On the Nonlinear Behaviour of Domes Subjected to Point Loads on the Crown

A new model for nonlinear static analysis of masonry domes subjected to point loads on the crown is presented. Its simplicity makes it usable in common practise by unexperienced users. Masonry is modelled with elastic hexahedral elements connected by 1D elements representing mortar joints, both meridian and horizontal, on which nonlinearities are concentrated. The aim is to simulate the nonlinear behaviour of domes under vertical loads by using a Finite Element commercial software equipped only with the simplest finite elements, namely point contacts and cutoff bars.
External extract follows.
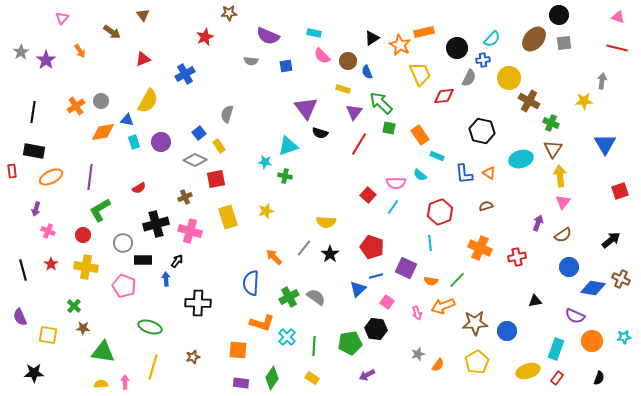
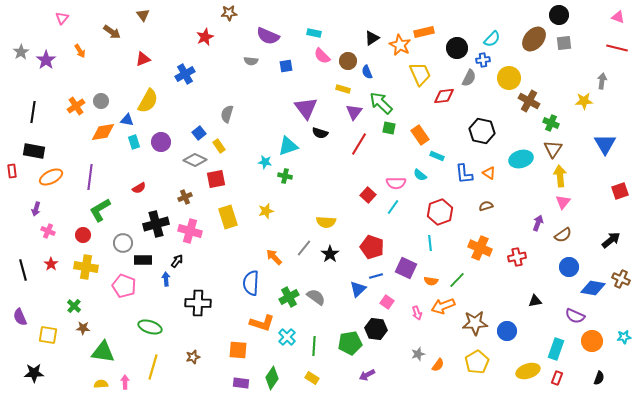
red rectangle at (557, 378): rotated 16 degrees counterclockwise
The mortar joints nonlinearity is reproduced by two different models. The first of which accounts for elastic perfectly brittle point contacts under Heyman’s hypothesis of no-tension material. Whereas the second exploits elastic perfectly ductile cutoff bars, by which different tensile strengths and masonry orthotropy are considered. In this last model, to evaluate the increase in load carrying capacity, Fibre Reinforced Polymers (FRP) strips are applied. While in the first model, the position of plastic hinge is well defined at the expense of the ultimate load, in the second model, the plastic hinge is smeared in favour of a major precision and accuracy in the computation of collapse load. The models are benchmarked on a masonry dome experimentally tested. The procedure is validated by comparison of results with a wide range of Finite Elements, numerical approaches and limit analysis available in the literature for the same dome. By the analysis of nonlinear behaviour emerging from load-displacement curves, the robustness and simplicity of the procedure is proven.